Wednesday, April 23, 2008

VINASAT-1

Last weekend Vietnam’s first telecommunications satellite was launched. While not all that interested in space or telecommunications per se, I thought the international nature of the project was fascinating. To be operated by Vietnam Post and Telecommunications Corporation, the satellite was built by Lockheed Martin in Newton PA, and launched by Arianespace, the European space agency, from its Space Center in Kourou, French Guiana, South America. It will, of course, end up over Vietnam again, to be doing useful and important stuff, I suppose. Anyway, the launch poster is on a background of Vietnam’s version of tourist heaven, Halong Bay.

Saturday, April 19, 2008

Hanoi Signage

A few signs I see around Hanoi which, whatever the message is, always exercise my Vietnamese.
"Traffic safety is happiness for everyone" - especially for these two particular children standing directly in front of a green light in the middle of an intersection...

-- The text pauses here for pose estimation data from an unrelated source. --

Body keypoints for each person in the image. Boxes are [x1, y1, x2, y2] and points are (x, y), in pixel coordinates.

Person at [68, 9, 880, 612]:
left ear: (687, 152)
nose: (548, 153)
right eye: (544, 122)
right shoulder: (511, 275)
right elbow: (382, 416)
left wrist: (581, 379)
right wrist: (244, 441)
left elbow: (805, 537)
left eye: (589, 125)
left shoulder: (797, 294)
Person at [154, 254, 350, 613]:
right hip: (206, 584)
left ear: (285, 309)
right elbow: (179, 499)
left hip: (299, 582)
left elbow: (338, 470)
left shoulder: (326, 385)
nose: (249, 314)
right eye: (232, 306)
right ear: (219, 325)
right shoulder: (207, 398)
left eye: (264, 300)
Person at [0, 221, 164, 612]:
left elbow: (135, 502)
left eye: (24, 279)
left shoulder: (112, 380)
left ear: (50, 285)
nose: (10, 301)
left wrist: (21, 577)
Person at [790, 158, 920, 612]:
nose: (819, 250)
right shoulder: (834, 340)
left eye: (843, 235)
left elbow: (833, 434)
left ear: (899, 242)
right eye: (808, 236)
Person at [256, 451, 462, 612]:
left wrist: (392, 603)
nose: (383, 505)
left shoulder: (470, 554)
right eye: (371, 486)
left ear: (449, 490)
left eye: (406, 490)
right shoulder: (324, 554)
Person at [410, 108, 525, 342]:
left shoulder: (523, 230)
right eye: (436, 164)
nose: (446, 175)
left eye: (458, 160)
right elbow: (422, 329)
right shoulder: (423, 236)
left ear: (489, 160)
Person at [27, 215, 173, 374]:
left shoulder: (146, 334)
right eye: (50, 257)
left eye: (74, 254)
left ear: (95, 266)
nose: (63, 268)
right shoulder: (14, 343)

The countdown sign for Hanoi's 1000 year anniversary celebration, which is, obviously, in 904 days.



This is a devilishly underhanded advertising slogan - especially with the transparent text which must be subliminal or something - "Shop some more" !

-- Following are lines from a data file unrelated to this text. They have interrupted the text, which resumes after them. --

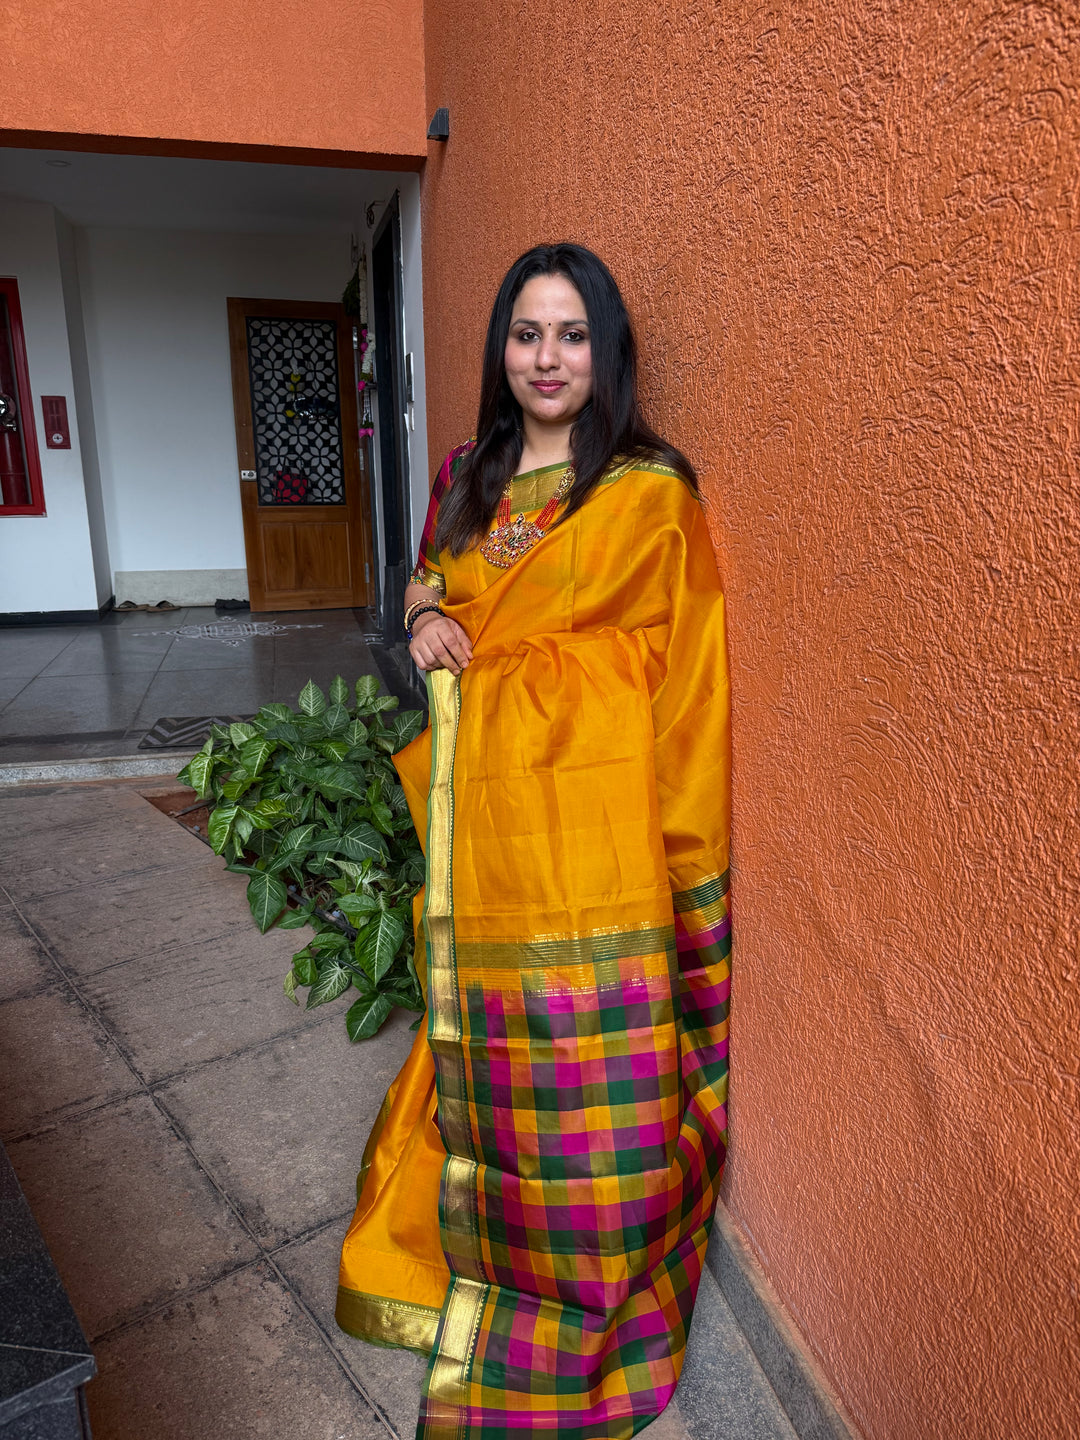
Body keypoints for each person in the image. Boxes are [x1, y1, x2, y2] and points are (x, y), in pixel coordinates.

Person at [336, 243, 731, 1440]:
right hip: (485, 853)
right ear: (499, 350)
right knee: (486, 1084)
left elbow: (686, 686)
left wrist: (683, 873)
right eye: (526, 334)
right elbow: (426, 589)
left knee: (588, 1102)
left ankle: (580, 1322)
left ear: (606, 353)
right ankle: (479, 1270)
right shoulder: (472, 476)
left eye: (571, 336)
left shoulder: (649, 494)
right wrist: (424, 617)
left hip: (596, 861)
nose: (547, 359)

"Raising the population quality to build a capitol of increasing wealth, beauty and modern culture: Stop at two children to raise them well"


In very rough translation, this says "Emulate the founding achievements: Celebrating the anniversary of the Vietnam Communist Party". It caught my eye because the first word, I am told, can be translated 'emulation' or 'competition' and so I was trying to figure out what competition had to do with the CPV anniversary. Perhaps this, the idea that to emulate and to compete are the same thing, explains why Vietnamese businesses naturally seem to congregate in kind - so you get a single street lined with 120 shops selling exactly the same thing, displayed in the same way and at essentially the same price. It is the emulation side of competition.

Indira Ghandi Park - who knew!

"Conserve electricity, protect the environment"
Sponsored, incidentally, by a bank, which also has similar signs that are more fun to translate about turning off electric appliances and making the city green, clean and beautiful.